● **YOUR OBJECTIVE**:
After finding the line with "存储后端页面列出了所有存储后" in the data below, set down exactly each line through the one with "本地层选项卡提供了有关聚合列表的详细信息。", inclusive, and stop there.

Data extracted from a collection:
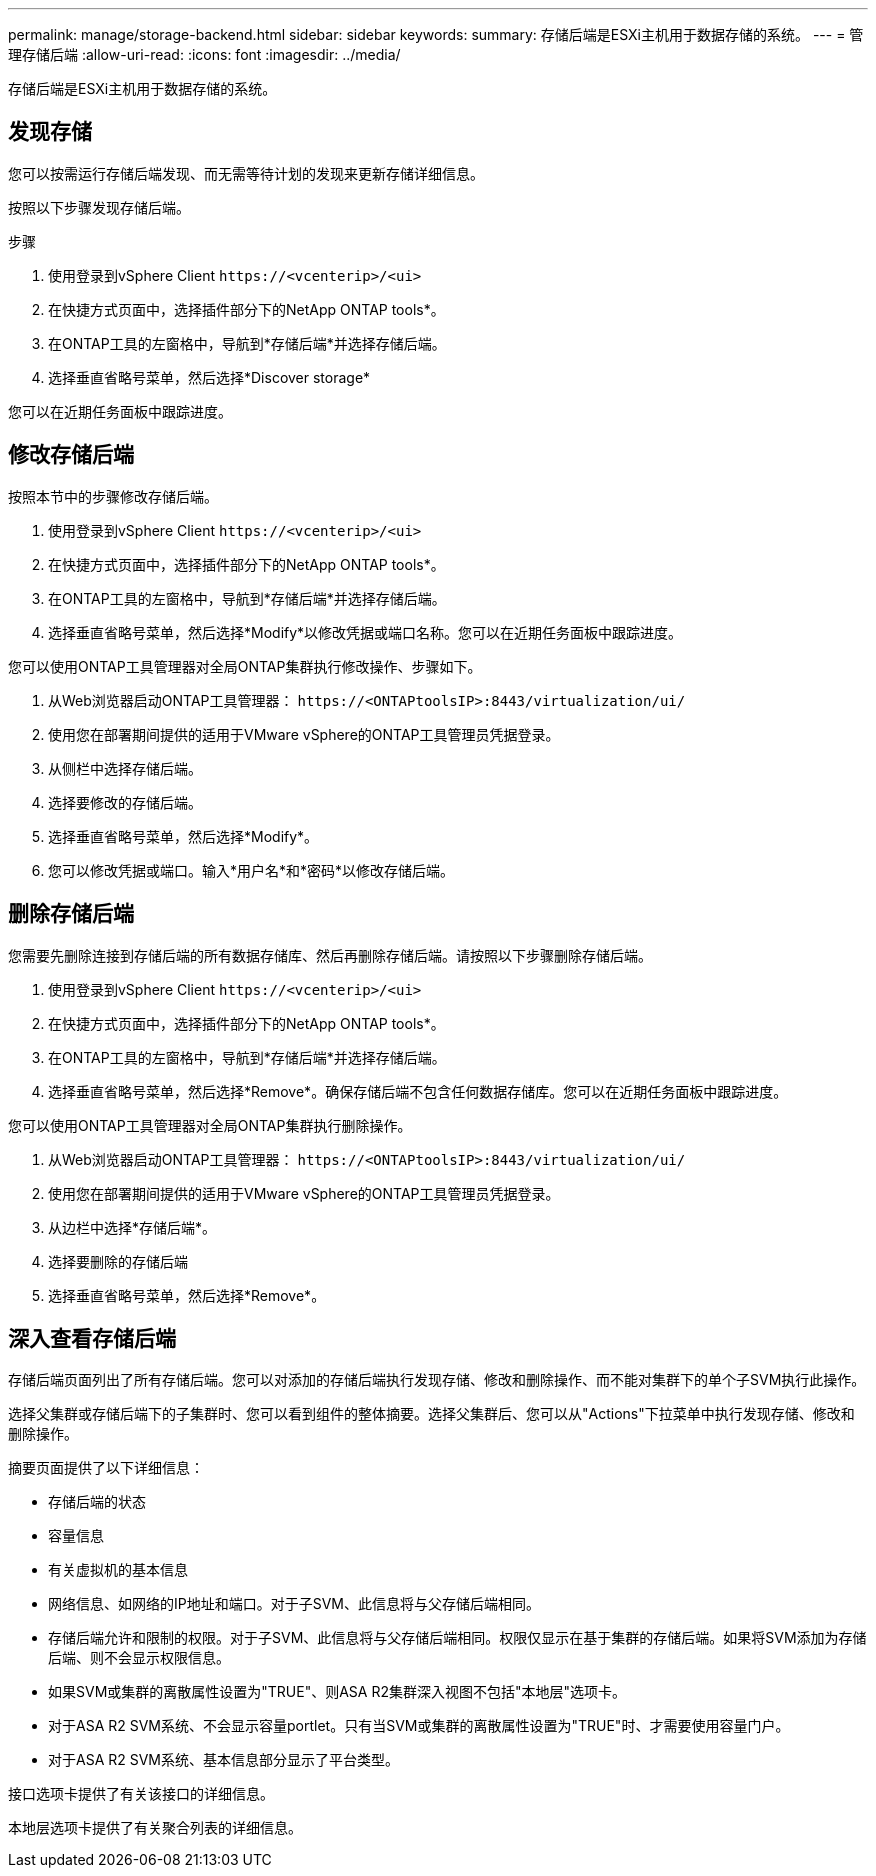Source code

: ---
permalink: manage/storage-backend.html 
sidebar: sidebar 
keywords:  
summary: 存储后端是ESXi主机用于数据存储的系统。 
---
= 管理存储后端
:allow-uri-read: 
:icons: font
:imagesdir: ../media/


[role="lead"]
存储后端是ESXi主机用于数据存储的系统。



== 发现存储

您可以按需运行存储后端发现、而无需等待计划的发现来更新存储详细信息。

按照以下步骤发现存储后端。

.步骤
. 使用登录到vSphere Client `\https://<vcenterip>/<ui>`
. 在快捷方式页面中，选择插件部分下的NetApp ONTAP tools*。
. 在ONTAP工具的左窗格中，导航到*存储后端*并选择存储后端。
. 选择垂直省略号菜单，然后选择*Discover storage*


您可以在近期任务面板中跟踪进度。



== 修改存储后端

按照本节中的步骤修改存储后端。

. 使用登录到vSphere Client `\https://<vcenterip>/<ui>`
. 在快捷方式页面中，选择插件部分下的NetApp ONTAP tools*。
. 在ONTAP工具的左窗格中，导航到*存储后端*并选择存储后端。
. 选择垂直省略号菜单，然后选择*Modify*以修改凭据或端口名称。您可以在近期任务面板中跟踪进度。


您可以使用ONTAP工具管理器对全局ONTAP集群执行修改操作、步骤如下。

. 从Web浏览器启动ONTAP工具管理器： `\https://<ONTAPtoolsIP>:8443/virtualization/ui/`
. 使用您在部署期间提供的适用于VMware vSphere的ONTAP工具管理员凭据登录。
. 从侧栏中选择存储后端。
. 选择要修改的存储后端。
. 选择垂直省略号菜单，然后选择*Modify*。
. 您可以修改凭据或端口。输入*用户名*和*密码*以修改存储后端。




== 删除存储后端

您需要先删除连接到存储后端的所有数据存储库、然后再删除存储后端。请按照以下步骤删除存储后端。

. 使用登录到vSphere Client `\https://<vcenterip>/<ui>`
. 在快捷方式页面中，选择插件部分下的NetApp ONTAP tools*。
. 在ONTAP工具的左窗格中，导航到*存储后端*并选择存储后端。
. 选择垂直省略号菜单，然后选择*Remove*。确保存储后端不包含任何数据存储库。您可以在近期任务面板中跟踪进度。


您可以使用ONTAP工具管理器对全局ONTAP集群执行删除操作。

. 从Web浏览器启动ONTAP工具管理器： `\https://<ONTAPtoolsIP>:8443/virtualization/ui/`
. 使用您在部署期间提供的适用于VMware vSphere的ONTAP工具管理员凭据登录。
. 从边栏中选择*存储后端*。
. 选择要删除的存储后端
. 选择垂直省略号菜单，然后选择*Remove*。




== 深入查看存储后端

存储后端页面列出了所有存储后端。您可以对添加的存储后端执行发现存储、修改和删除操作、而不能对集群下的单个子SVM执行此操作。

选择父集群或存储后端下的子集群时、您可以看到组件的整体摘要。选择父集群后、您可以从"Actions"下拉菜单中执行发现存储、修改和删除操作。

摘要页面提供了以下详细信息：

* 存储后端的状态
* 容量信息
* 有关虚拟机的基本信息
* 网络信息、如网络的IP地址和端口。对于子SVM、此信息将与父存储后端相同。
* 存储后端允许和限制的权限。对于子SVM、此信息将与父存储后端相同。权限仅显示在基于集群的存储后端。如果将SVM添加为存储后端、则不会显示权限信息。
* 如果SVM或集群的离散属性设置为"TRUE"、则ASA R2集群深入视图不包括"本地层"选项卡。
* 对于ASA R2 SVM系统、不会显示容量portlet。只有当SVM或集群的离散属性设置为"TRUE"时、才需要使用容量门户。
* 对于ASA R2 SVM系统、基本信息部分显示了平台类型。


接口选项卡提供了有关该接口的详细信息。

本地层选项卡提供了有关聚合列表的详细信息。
---
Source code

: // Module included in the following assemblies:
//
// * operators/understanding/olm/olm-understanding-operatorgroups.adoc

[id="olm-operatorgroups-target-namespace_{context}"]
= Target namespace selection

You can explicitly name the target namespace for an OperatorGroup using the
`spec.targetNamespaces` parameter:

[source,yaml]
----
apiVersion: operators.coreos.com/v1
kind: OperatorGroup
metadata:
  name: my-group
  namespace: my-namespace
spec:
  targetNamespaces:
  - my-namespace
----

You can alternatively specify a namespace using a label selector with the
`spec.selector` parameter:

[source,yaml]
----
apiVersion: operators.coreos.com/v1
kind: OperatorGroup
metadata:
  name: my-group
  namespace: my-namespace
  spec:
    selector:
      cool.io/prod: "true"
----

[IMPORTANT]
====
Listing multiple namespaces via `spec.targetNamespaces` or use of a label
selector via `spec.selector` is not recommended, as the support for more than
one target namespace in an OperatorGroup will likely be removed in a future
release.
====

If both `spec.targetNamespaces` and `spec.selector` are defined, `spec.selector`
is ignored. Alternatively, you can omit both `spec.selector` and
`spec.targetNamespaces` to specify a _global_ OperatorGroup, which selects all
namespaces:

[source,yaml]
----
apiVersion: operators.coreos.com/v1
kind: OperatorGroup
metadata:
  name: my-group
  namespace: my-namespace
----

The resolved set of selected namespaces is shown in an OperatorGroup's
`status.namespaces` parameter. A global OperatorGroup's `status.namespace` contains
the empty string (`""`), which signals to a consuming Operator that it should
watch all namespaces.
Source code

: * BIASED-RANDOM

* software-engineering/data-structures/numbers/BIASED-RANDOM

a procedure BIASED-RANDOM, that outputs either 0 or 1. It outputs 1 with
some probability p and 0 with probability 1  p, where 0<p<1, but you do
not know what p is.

● **ANSWER FOR THIS EXERCISE**:
存储后端页面列出了所有存储后端。您可以对添加的存储后端执行发现存储、修改和删除操作、而不能对集群下的单个子SVM执行此操作。

选择父集群或存储后端下的子集群时、您可以看到组件的整体摘要。选择父集群后、您可以从"Actions"下拉菜单中执行发现存储、修改和删除操作。

摘要页面提供了以下详细信息：

* 存储后端的状态
* 容量信息
* 有关虚拟机的基本信息
* 网络信息、如网络的IP地址和端口。对于子SVM、此信息将与父存储后端相同。
* 存储后端允许和限制的权限。对于子SVM、此信息将与父存储后端相同。权限仅显示在基于集群的存储后端。如果将SVM添加为存储后端、则不会显示权限信息。
* 如果SVM或集群的离散属性设置为"TRUE"、则ASA R2集群深入视图不包括"本地层"选项卡。
* 对于ASA R2 SVM系统、不会显示容量portlet。只有当SVM或集群的离散属性设置为"TRUE"时、才需要使用容量门户。
* 对于ASA R2 SVM系统、基本信息部分显示了平台类型。


接口选项卡提供了有关该接口的详细信息。

本地层选项卡提供了有关聚合列表的详细信息。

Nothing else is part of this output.